### SUPPLIED MATERIAL
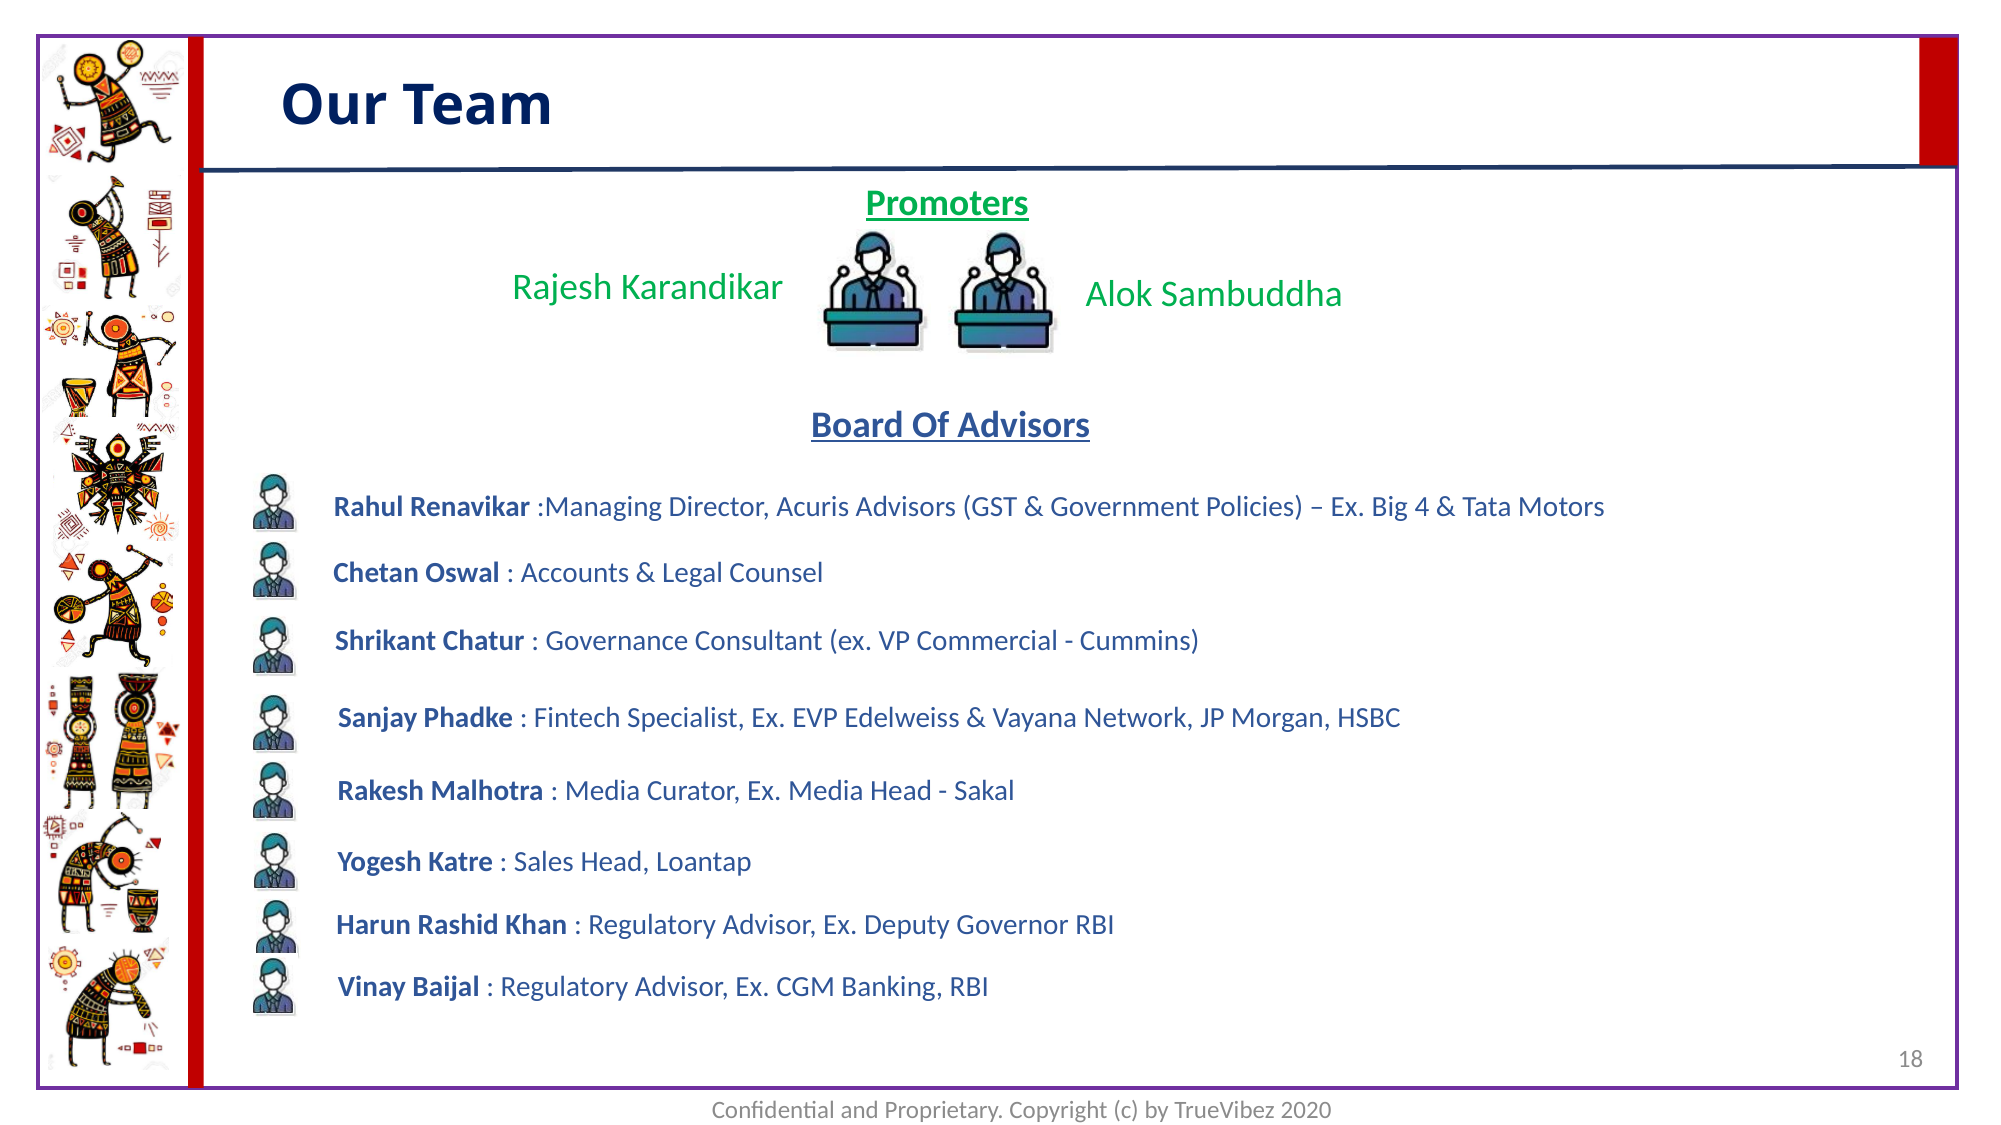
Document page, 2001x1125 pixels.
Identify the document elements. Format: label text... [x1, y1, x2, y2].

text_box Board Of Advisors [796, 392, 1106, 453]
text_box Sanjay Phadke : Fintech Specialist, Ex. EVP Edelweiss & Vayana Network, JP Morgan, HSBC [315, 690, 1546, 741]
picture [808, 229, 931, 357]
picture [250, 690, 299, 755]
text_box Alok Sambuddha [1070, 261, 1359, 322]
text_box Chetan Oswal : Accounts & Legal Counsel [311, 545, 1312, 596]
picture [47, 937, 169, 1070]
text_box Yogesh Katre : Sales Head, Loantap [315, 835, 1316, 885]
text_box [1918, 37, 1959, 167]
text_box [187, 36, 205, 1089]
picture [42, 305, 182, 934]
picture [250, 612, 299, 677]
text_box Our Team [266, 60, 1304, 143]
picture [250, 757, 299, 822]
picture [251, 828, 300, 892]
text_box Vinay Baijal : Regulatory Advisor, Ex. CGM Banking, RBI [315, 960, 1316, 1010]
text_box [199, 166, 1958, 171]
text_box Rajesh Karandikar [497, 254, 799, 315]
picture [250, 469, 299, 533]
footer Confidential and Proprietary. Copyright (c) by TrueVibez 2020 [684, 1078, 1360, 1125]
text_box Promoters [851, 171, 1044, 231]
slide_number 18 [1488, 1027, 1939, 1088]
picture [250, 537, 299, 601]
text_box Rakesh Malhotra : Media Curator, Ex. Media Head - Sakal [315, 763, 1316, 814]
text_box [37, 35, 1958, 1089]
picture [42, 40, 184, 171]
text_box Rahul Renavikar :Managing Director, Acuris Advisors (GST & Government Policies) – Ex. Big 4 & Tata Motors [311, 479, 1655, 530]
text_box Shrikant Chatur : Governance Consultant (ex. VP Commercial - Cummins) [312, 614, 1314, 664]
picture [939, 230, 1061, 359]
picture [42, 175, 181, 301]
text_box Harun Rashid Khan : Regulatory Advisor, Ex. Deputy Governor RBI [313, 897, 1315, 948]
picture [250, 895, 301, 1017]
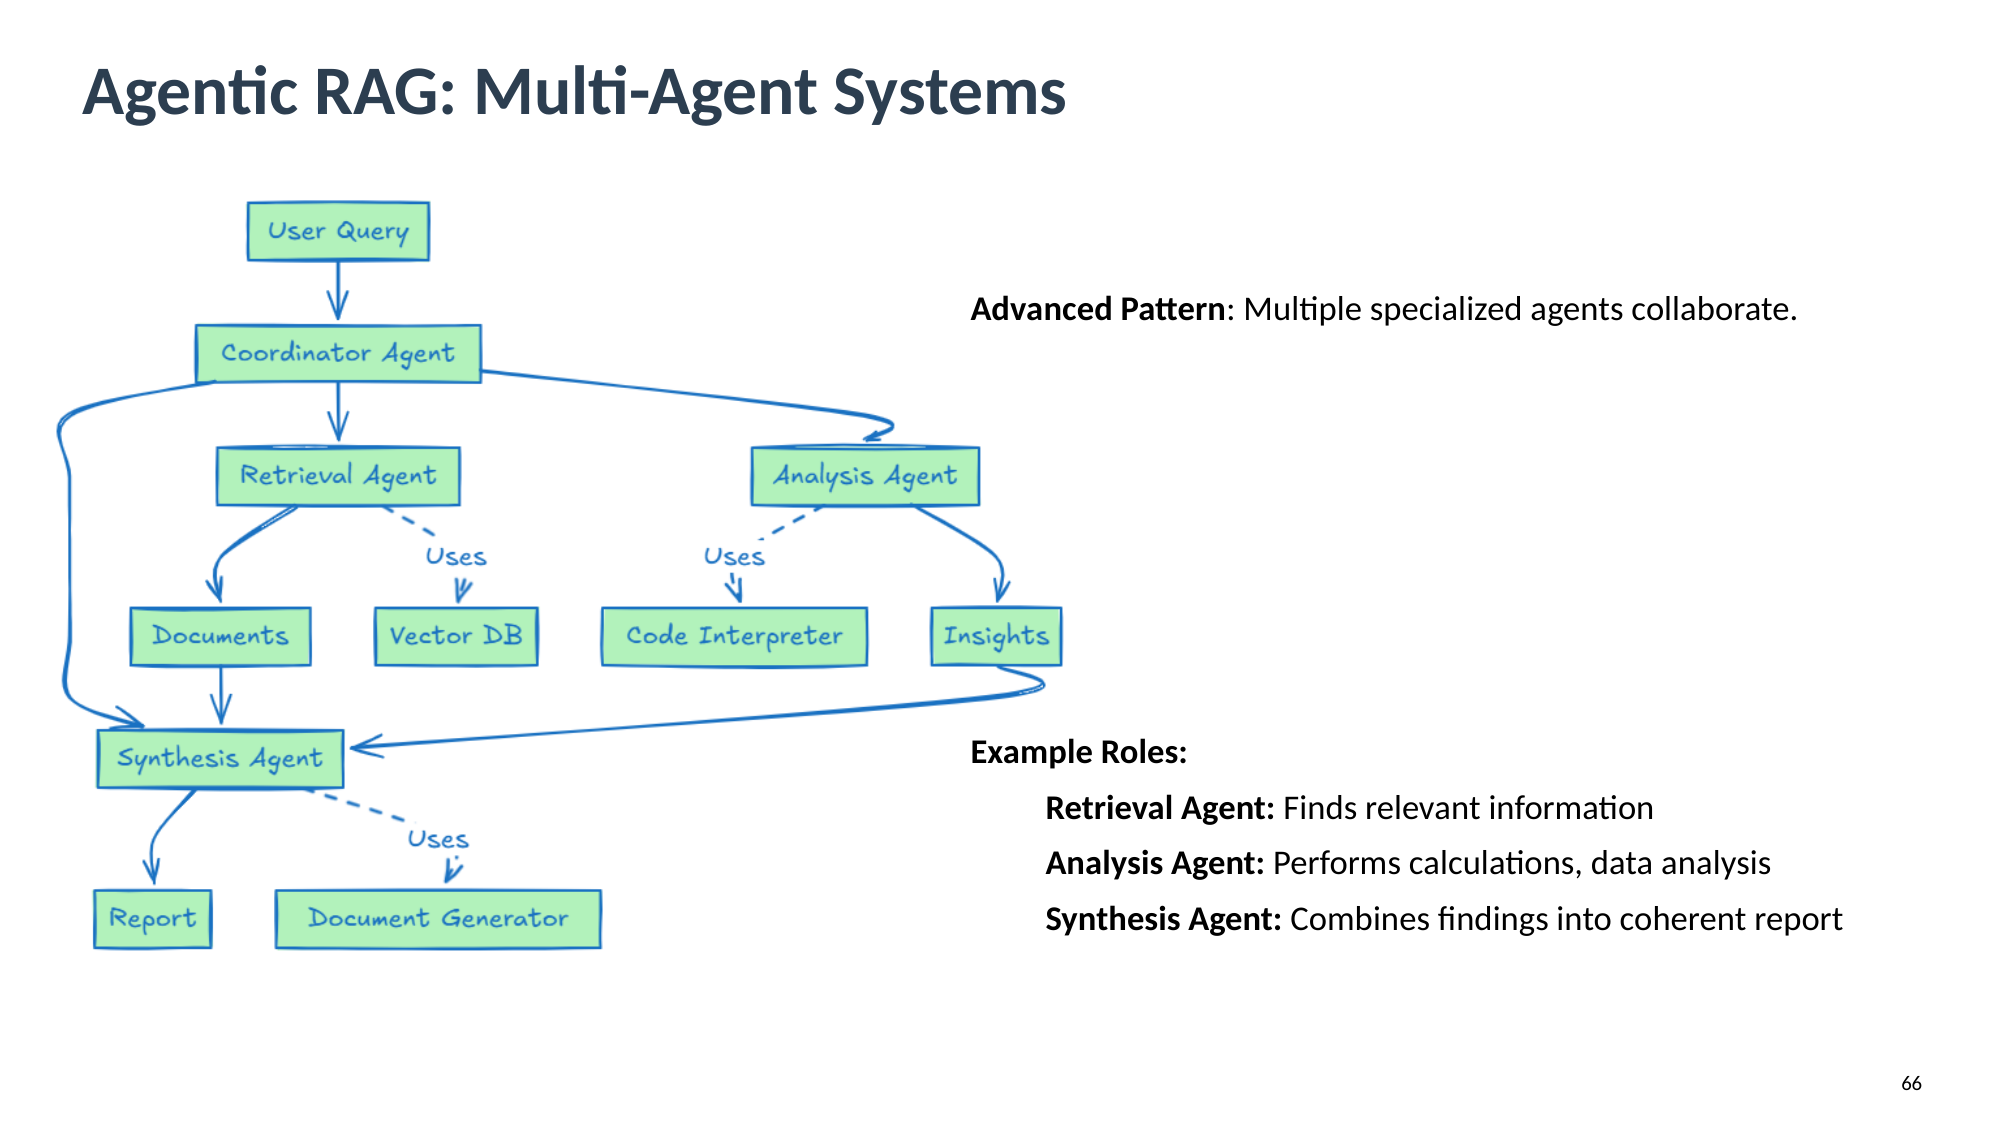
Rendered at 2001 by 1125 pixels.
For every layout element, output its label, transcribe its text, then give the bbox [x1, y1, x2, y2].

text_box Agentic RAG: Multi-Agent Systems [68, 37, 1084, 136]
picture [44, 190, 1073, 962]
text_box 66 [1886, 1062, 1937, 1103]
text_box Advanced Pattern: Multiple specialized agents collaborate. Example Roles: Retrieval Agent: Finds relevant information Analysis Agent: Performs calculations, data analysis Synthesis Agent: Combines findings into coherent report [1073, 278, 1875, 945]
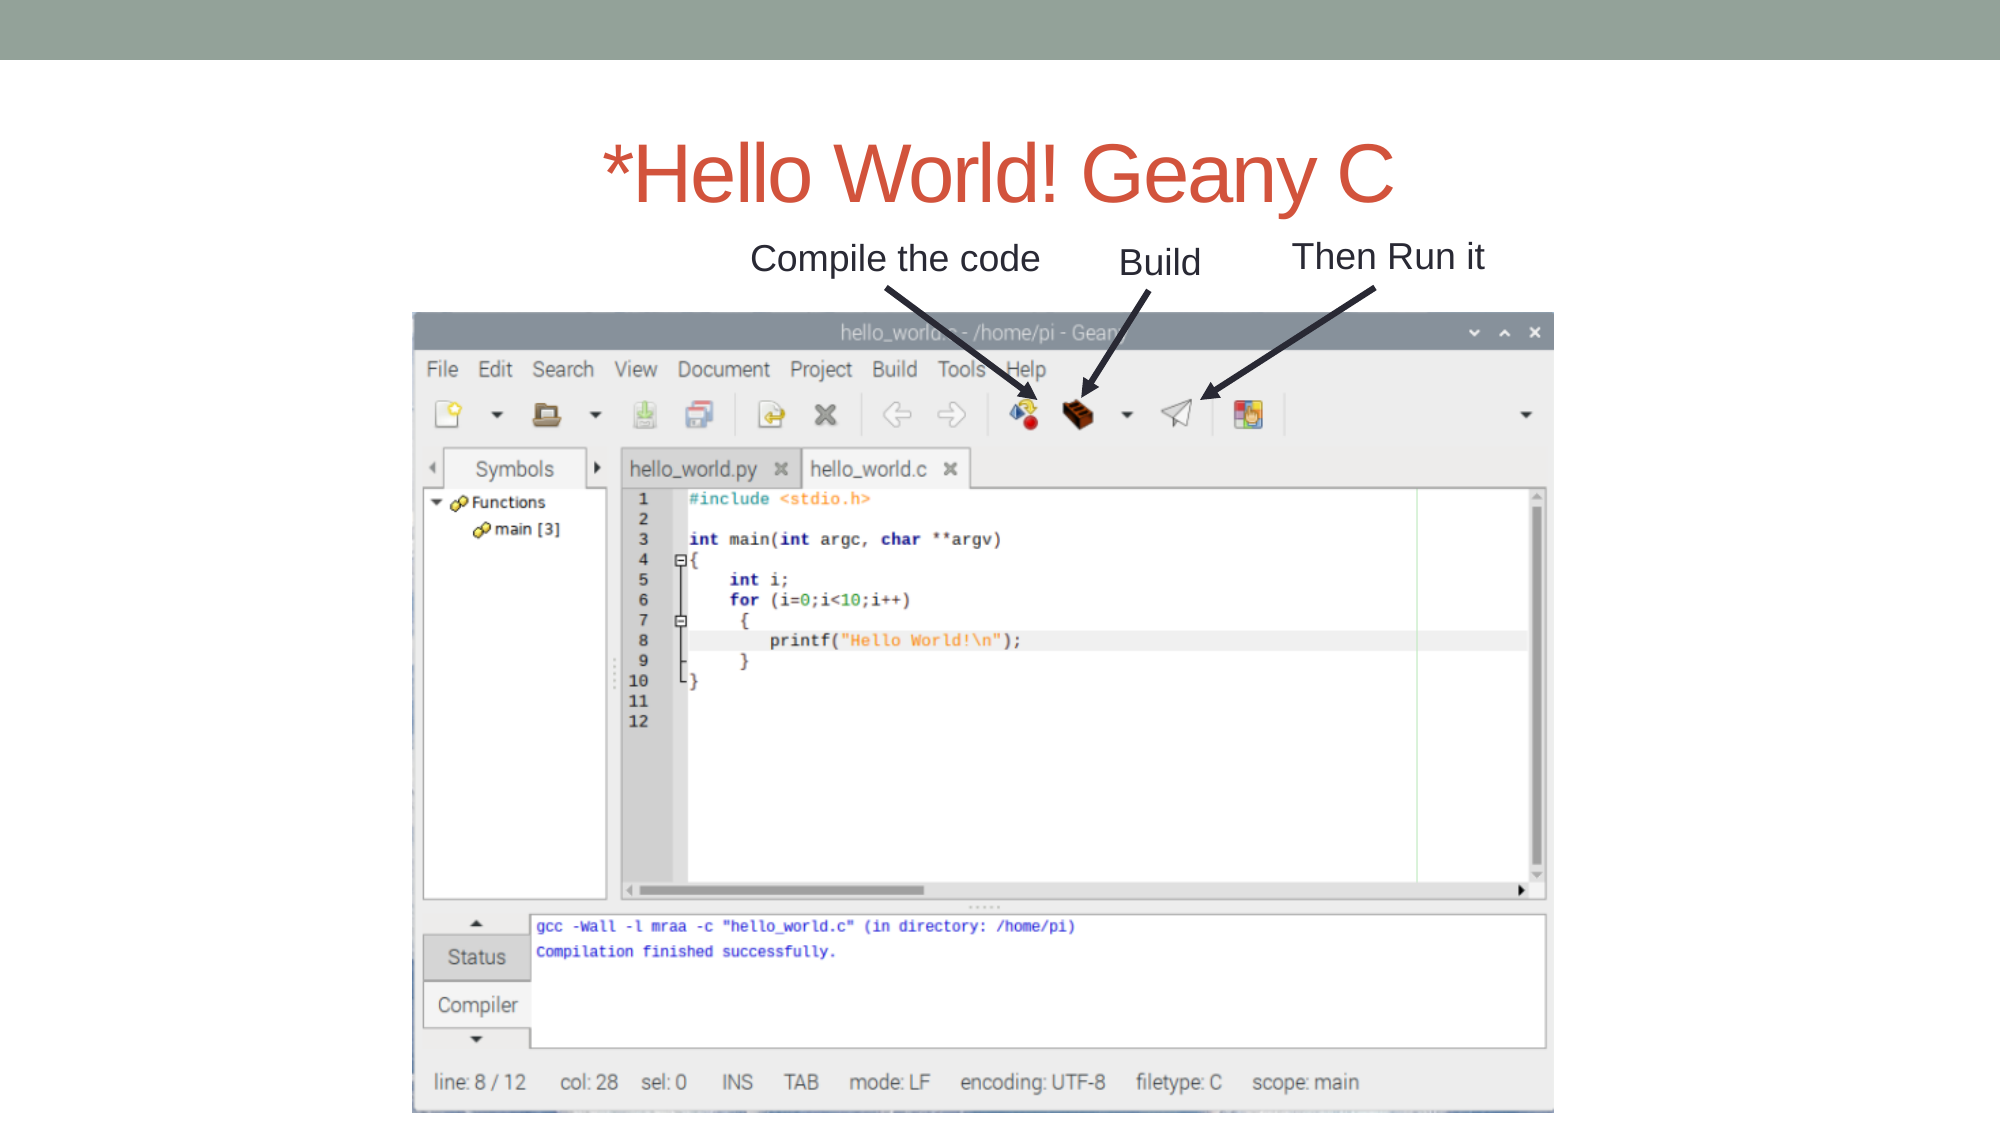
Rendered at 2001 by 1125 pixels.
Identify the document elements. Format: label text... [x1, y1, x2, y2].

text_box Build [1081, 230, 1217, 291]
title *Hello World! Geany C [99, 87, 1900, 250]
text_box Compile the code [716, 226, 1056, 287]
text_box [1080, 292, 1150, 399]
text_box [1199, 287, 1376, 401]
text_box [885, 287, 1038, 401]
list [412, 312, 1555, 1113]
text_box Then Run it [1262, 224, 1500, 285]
######
• **WORK REQUEST**: Every line of the records above should be reproduced exactly, with no pictures included.

• **ANSWER SECTION**:
Document page, 2001x1125 pixels.
Identify the document elements. Format: label text... [x1, y1, x2, y2].

text_box Board Of Advisors [796, 392, 1106, 453]
text_box Sanjay Phadke : Fintech Specialist, Ex. EVP Edelweiss & Vayana Network, JP Morgan, HSBC [315, 690, 1546, 741]
picture [808, 229, 931, 357]
picture [250, 690, 299, 755]
text_box Alok Sambuddha [1070, 261, 1359, 322]
text_box Chetan Oswal : Accounts & Legal Counsel [311, 545, 1312, 596]
picture [47, 937, 169, 1070]
text_box Yogesh Katre : Sales Head, Loantap [315, 835, 1316, 885]
text_box [1918, 37, 1959, 167]
text_box [187, 36, 205, 1089]
picture [42, 305, 182, 934]
picture [250, 612, 299, 677]
text_box Our Team [266, 60, 1304, 143]
picture [250, 757, 299, 822]
picture [251, 828, 300, 892]
text_box Vinay Baijal : Regulatory Advisor, Ex. CGM Banking, RBI [315, 960, 1316, 1010]
text_box [199, 166, 1958, 171]
text_box Rajesh Karandikar [497, 254, 799, 315]
picture [250, 469, 299, 533]
footer Confidential and Proprietary. Copyright (c) by TrueVibez 2020 [684, 1078, 1360, 1125]
text_box Promoters [851, 171, 1044, 231]
slide_number 18 [1488, 1027, 1939, 1088]
picture [250, 537, 299, 601]
text_box Rakesh Malhotra : Media Curator, Ex. Media Head - Sakal [315, 763, 1316, 814]
text_box [37, 35, 1958, 1089]
picture [42, 40, 184, 171]
text_box Rahul Renavikar :Managing Director, Acuris Advisors (GST & Government Policies) – Ex. Big 4 & Tata Motors [311, 479, 1655, 530]
text_box Shrikant Chatur : Governance Consultant (ex. VP Commercial - Cummins) [312, 614, 1314, 664]
picture [939, 230, 1061, 359]
picture [42, 175, 181, 301]
text_box Harun Rashid Khan : Regulatory Advisor, Ex. Deputy Governor RBI [313, 897, 1315, 948]
picture [250, 895, 301, 1017]
Rendered at 2001 by 1125 pixels.
For every layout element, output its label, transcribe its text, then give the bbox [x1, y1, x2, y2].

text_box Agentic RAG: Multi-Agent Systems [68, 37, 1084, 136]
picture [44, 190, 1073, 962]
text_box 66 [1886, 1062, 1937, 1103]
text_box Advanced Pattern: Multiple specialized agents collaborate. Example Roles: Retrieval Agent: Finds relevant information Analysis Agent: Performs calculations, data analysis Synthesis Agent: Combines findings into coherent report [1073, 278, 1875, 945]
Rendered at 2001 by 1125 pixels.
Identify the document elements. Format: label text... [x1, y1, x2, y2].

text_box Build [1081, 230, 1217, 291]
title *Hello World! Geany C [99, 87, 1900, 250]
text_box Compile the code [716, 226, 1056, 287]
text_box [1080, 292, 1150, 399]
text_box [1199, 287, 1376, 401]
text_box [885, 287, 1038, 401]
list [412, 312, 1555, 1113]
text_box Then Run it [1262, 224, 1500, 285]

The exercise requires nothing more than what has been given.